Key: Entity with key | Value Column: Value of Metadata (Not Indexed) | Index Column: Indexed value (Indexed) |
---|---|---|
<VRPrefix><Entity-Id><CodeName> | Alpha Tango Charlie | |
<VRPrefix><Entity-Id><Tags> | Tag1, Tag22 | |
<VRPrefix><Entity-Id><Schema> | {EmpName: String, EmpContact: {EmpTel: Integer, EmpAddr: String}} | |
<IRPrefix><Entity-Id><Codename><CodeName: Alpha Tango Charlie> | CodeName: Alpha Tango Charlie | |
<IRPrefix><Entity-Id><Codename><Codename: Alpha> | Codename: Alpha | |
<IRPrefix><Entity-Id><Codename><Codename: Tango> | Codename: Tango | |
<IRPrefix><Entity-Id><Codename><Codename: Charlie> | Codename: Charlie | |
<IRPrefix><Entity-Id><Codename><Alpha Tango Charlie> | Alpha Tango Charlie | |
<IRPrefix><Entity-Id><Codename><Alpha> | Alpha | |
<IRPrefix><Entity-Id><Codename><Tango> | Tango | |
<IRPrefix><Entity-Id><Codename><Charlie> | Charlie | |
<IRPrefix><Entity-Id><tags><tags: Tag1> | tags: Tag1 | |
<IRPrefix><Entity-Id><tags><tags: Tag22> | tags: Tag22 | |
<IRPrefix><Entity-Id><tags><Tag1> | Tag1 | |
<IRPrefix><Entity-Id><tags><Tag22> | Tag22 | |
<IRPrefix><Entity-Id><schema><schema: EmpName> | schema: EmpName | |
<IRPrefix><Entity-Id><schema><schema: EmpContact> | schema: EmpContact | |
<IRPrefix><Entity-Id><schema><schema: EmpTel> | schema: EmpTel | |
<IRPrefix><Entity-Id><schema><schema: EmpAddr> | schema: EmpAddr | |
<IRPrefix><Entity-Id><schema><EmpName> | EmpName | |
<IRPrefix><Entity-Id><schema><EmpContact> | EmpContact | |
<IRPrefix><Entity-Id><schema><EmpTel> | EmpTel | |
<IRPrefix><Entity-Id><schema><EmpAddr> | EmpAddr |
We will be using the indexedTable like before but now our keys which store values will be prefixed with a special VRPrefix (ValueRowPrefix) and we will store the value in the value column. The indexes will also be
stored in the same table and the key will be prefixes with IRPrefix (IndexRowPrefix), the value column for such rows will be empty and the index column will have the index value which will be indexed for search.

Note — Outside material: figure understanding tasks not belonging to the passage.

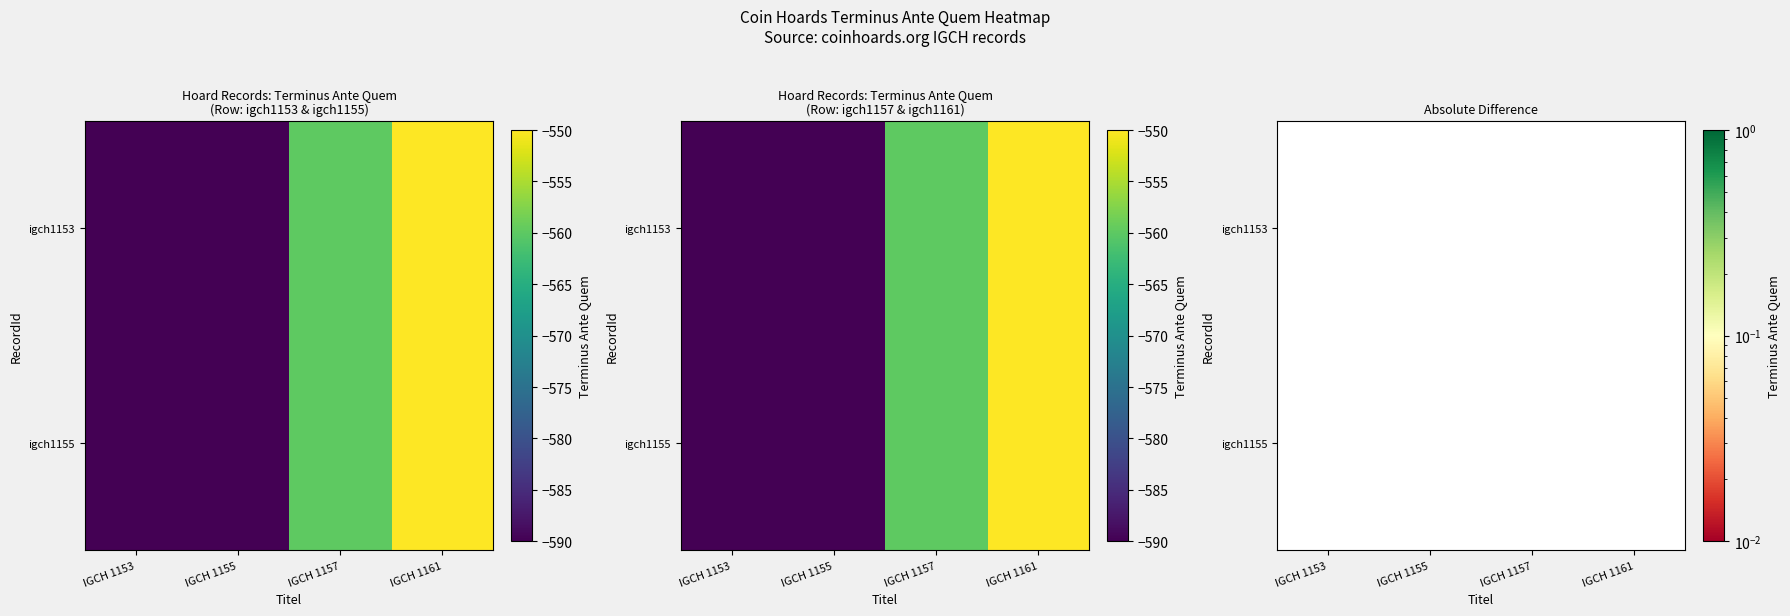

What is the difference between the maximum and minimum values in the IGCH 1155 series?

40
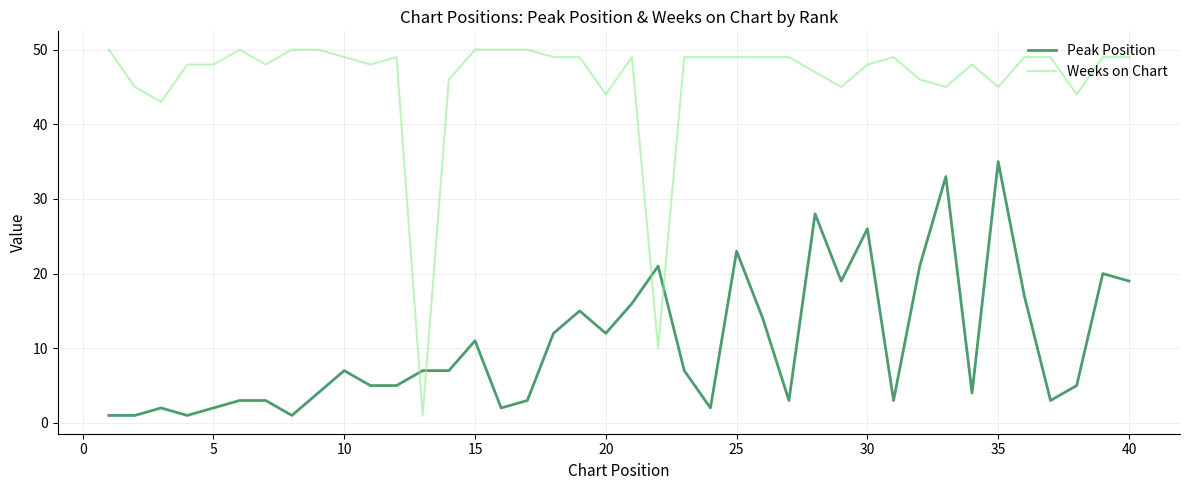

Which series has the largest range (max minus min)?

Weeks on Chart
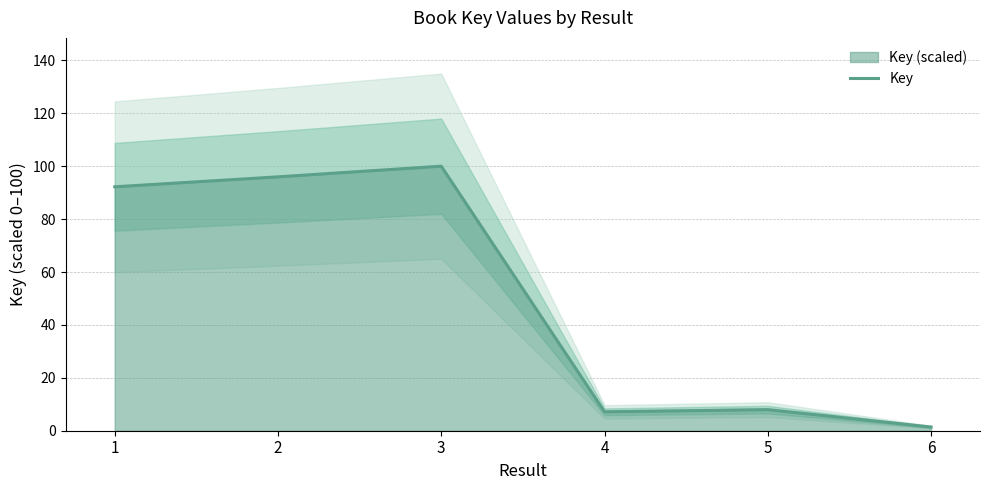

At which category does the data reach its first local valley?

4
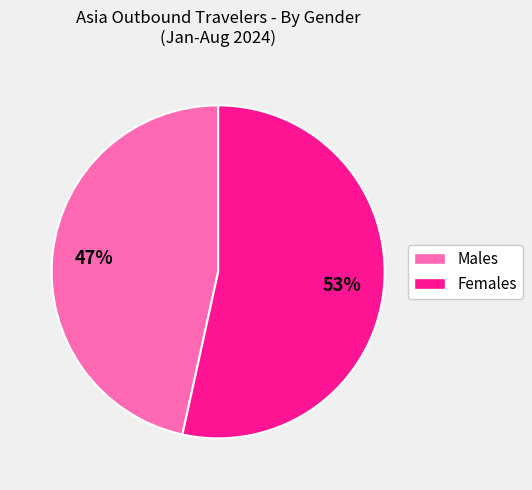

To the nearest percent, what percentage of the pie is Females?

53%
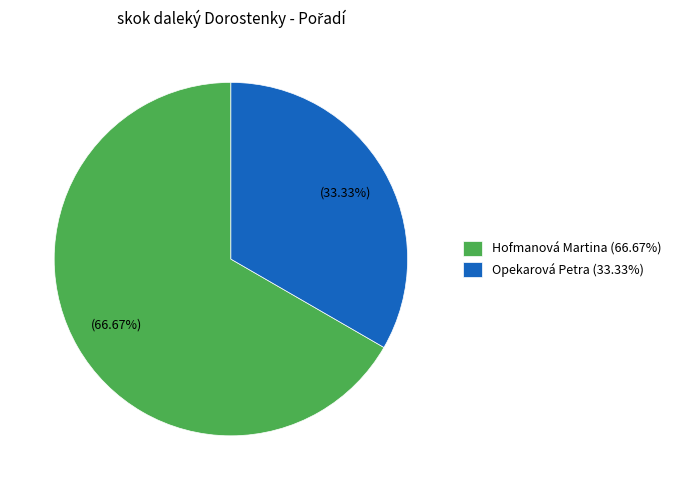

To the nearest percent, what is the difference between the largest and smallest slice percentages?

33%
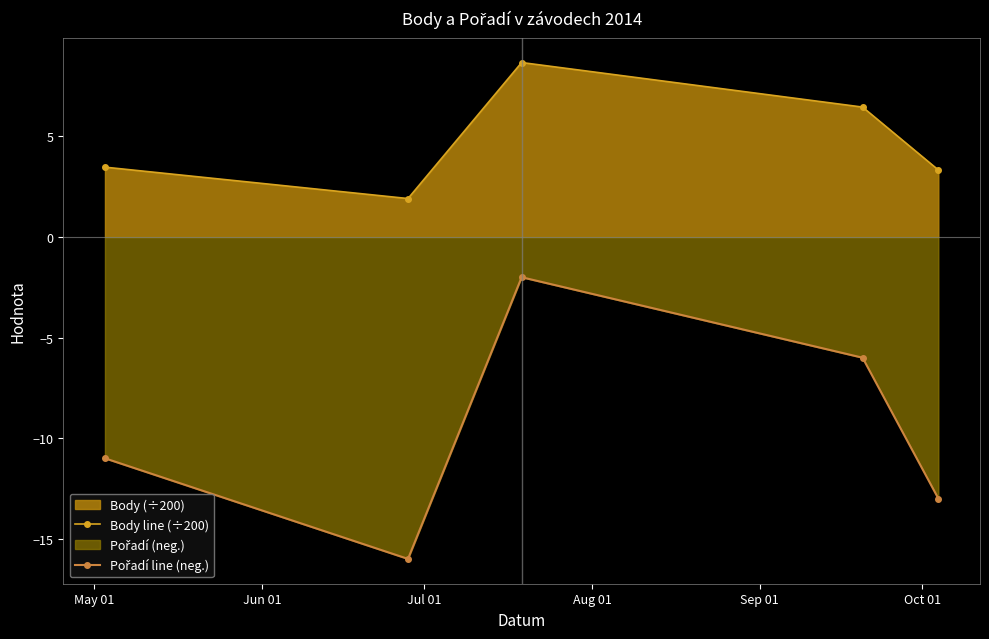

At how many categories does at least one series exceed 3?

4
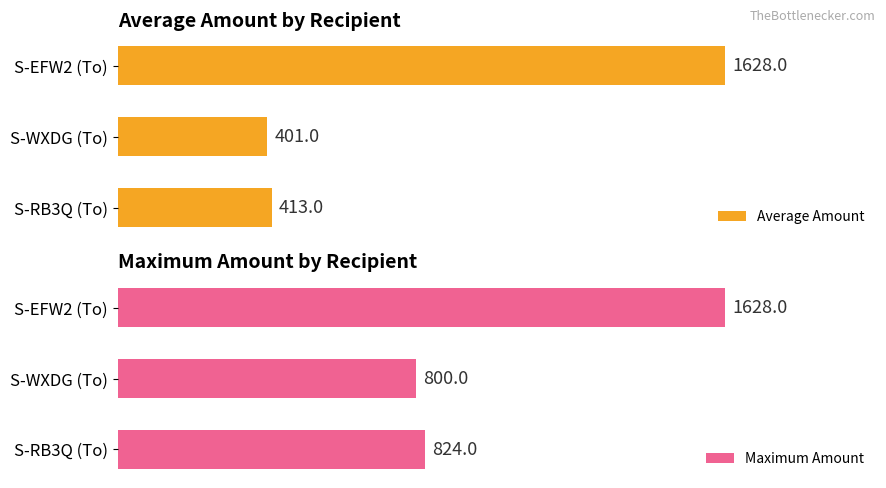

At which label does Average Amount reach its peak?

S-EFW2 (To)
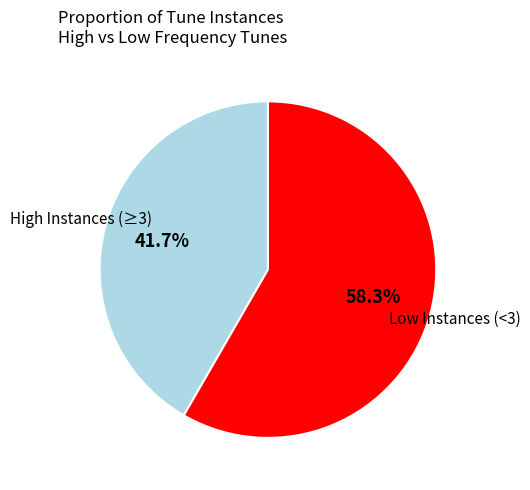

Is there any slice that represents more than half of the pie?

Yes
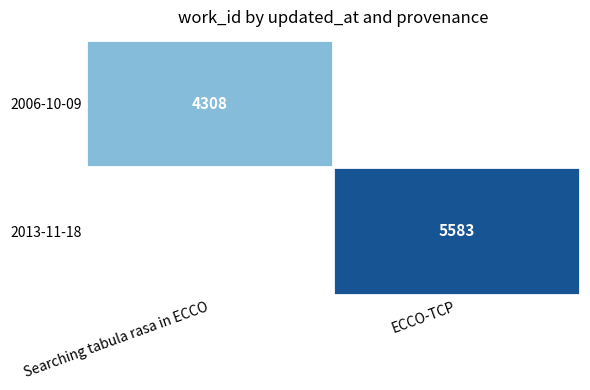

Is it true that 2006-10-09 equals 2275 at Searching tabula rasa in ECCO?

False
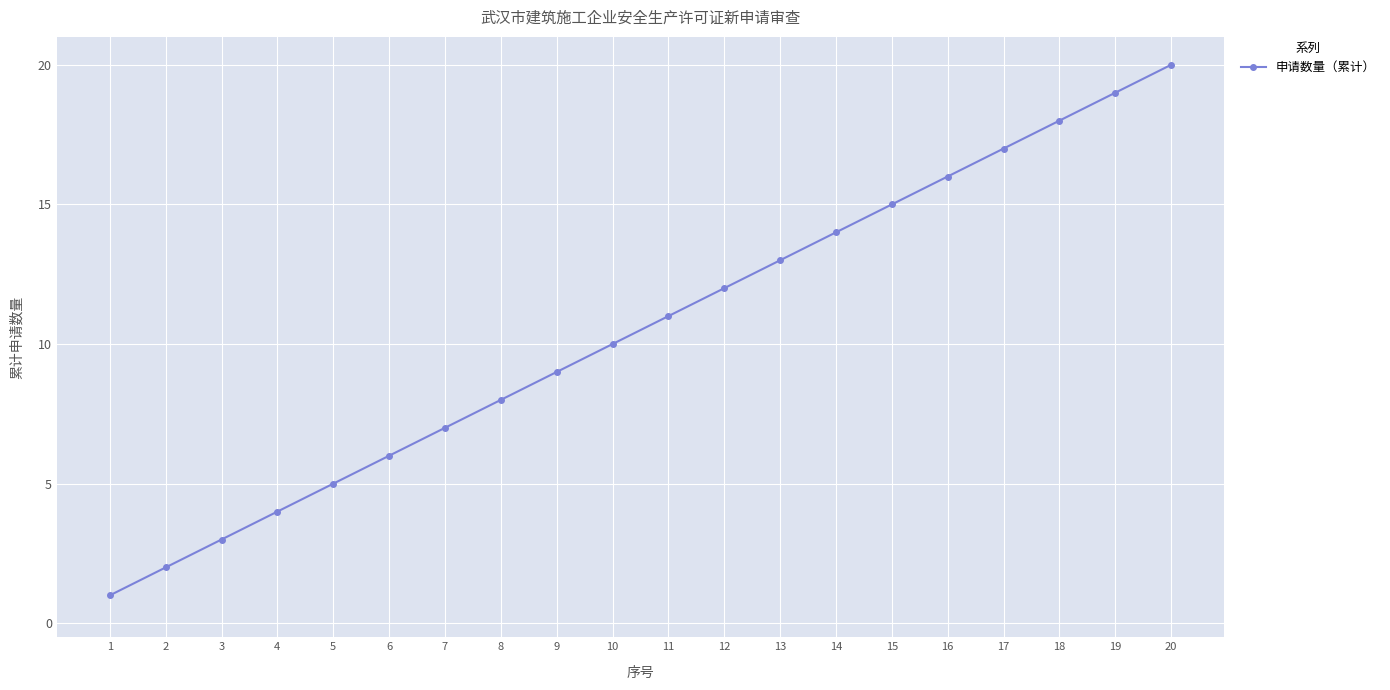

Count the number of data series in this chart.

1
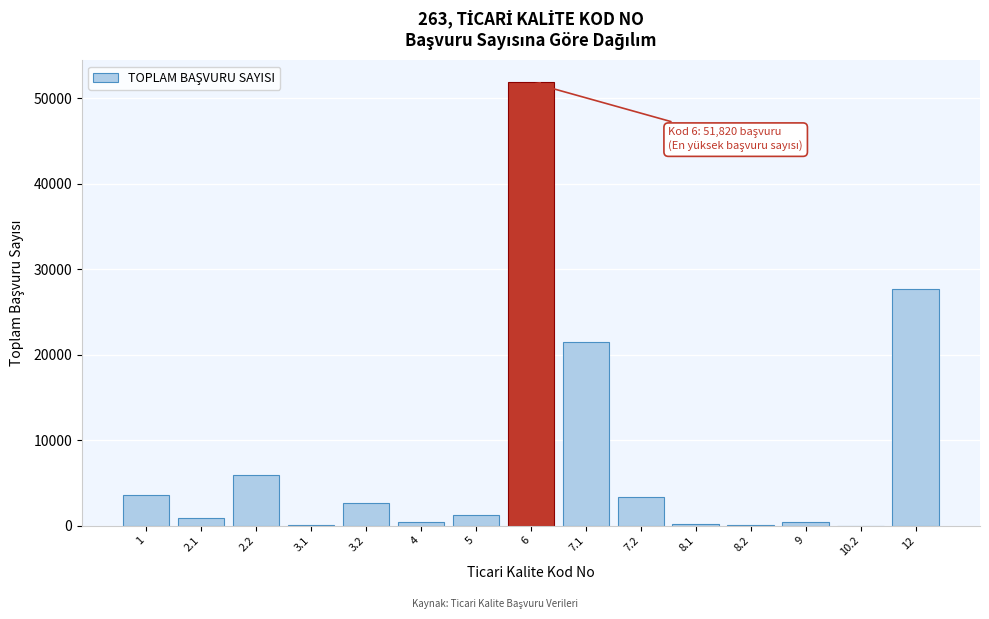

Between 3.2 and 7.1, which is larger?

7.1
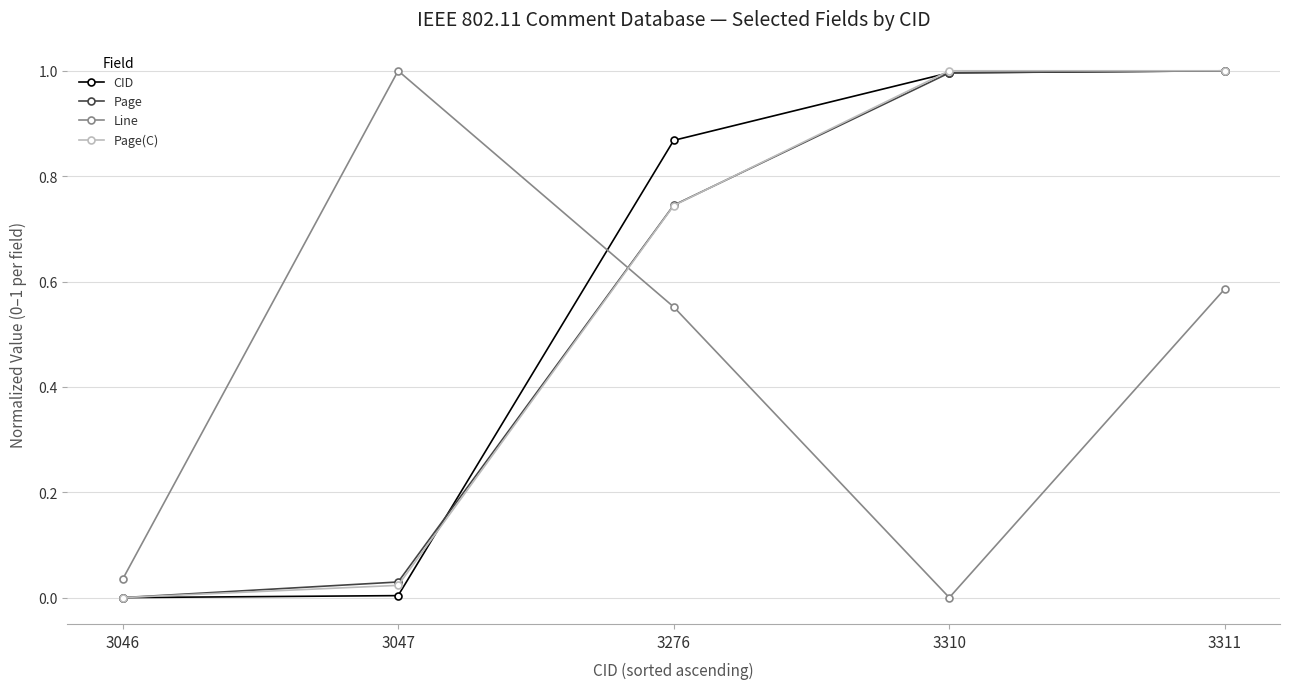

At which label does Page(C) reach its minimum?

3046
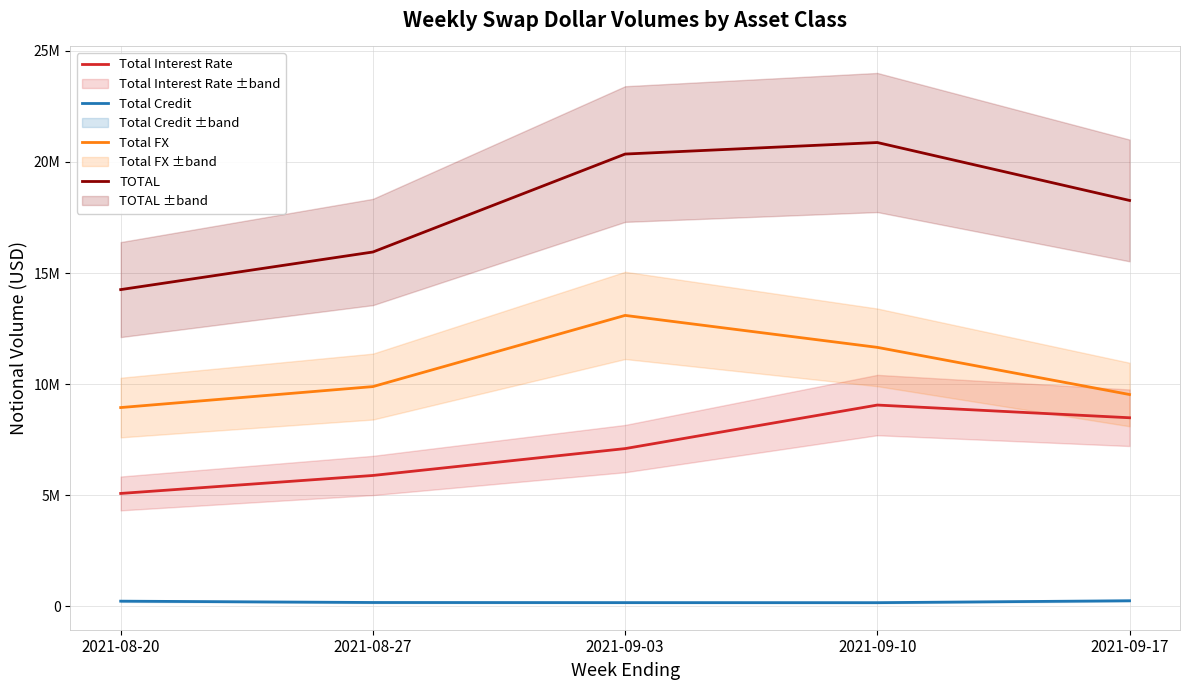

What is the difference between the Total FX values at 2021-08-20 and 2021-08-27?

943610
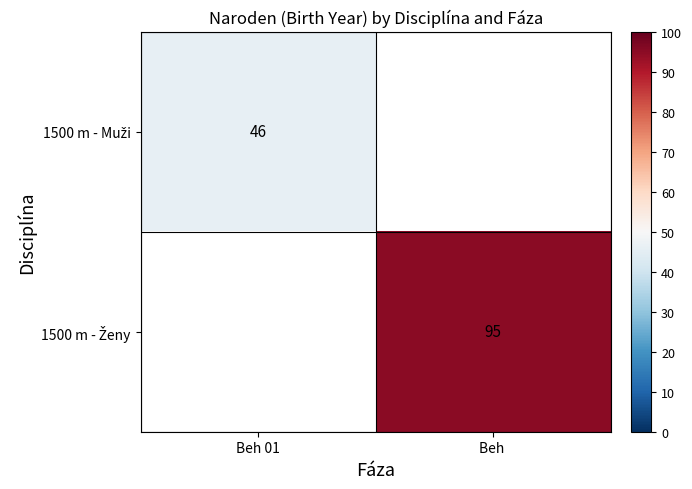

Count the number of categories in the chart.

2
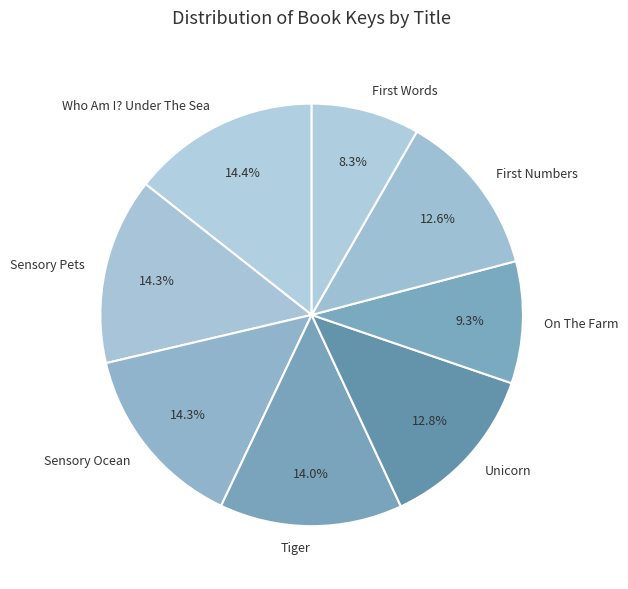

Which slice is the smallest?

First Words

Another possibility was to store the real key value in a separate table and the indexes in the indexedTable which will avoid the empty column values for a row but this will lead to 6 tables on total (3 for system and business each)
hence we have decided against it.
Search Result:
Metadata search will return Entities with the following details depending upon the type of the Entity.
Entity Type | Search Details | Note |
---|---|---|
Application | Type | |
Name | ||
Metadata: Tags and Properties | ||
App Description | ||
Program | Type | If Type=Workflow then also show all program under the workflow |
Name | ||
Metadata: Tags and Properties | ||
App it belongs to | ||
Artifact | Type | |
Name | ||
Dataset | Type | |
Name | ||
Stream | Name | |
Type | ||
View | Name | |
Type | ||
Stream Name |
Design Decision:
- In the search result of entity we will return all the metadata for that entity too.
Open Question:
- Please suggest other things which we can add to different search result entities ?
System Metadata:
Here is a list of System Metadata which we are planning to emit from different entities. If you have any suggestions as what other info can be useful as system metadata please comment below.
Artifacts
- Version
Applications
- ArtifactId
- Plugins
- Plugin Type
- Plugin Name
- Schedule
- Programs
Programs
- Type: Flow, MapReduce etc
- Workflow
- Nodes under this workflow
- Workflow
- Mode: Batch, Realtime
Datasets
- Schema
- RecordScannable/BatchWritable/RecordWritable/BatchReadable
- Type: KVTable, FileSet etc
- ttl
Streams
- Schema
- ttl
Views
- Schema
Open Questions:
- Please suggest other things which we can add to different system metadata entries
- Nitin Motgi: Can we call "business metadata" "user metadata" and also the table which stores it userMetadata table rather than business to keep it consistent with other stuff like metrics etc.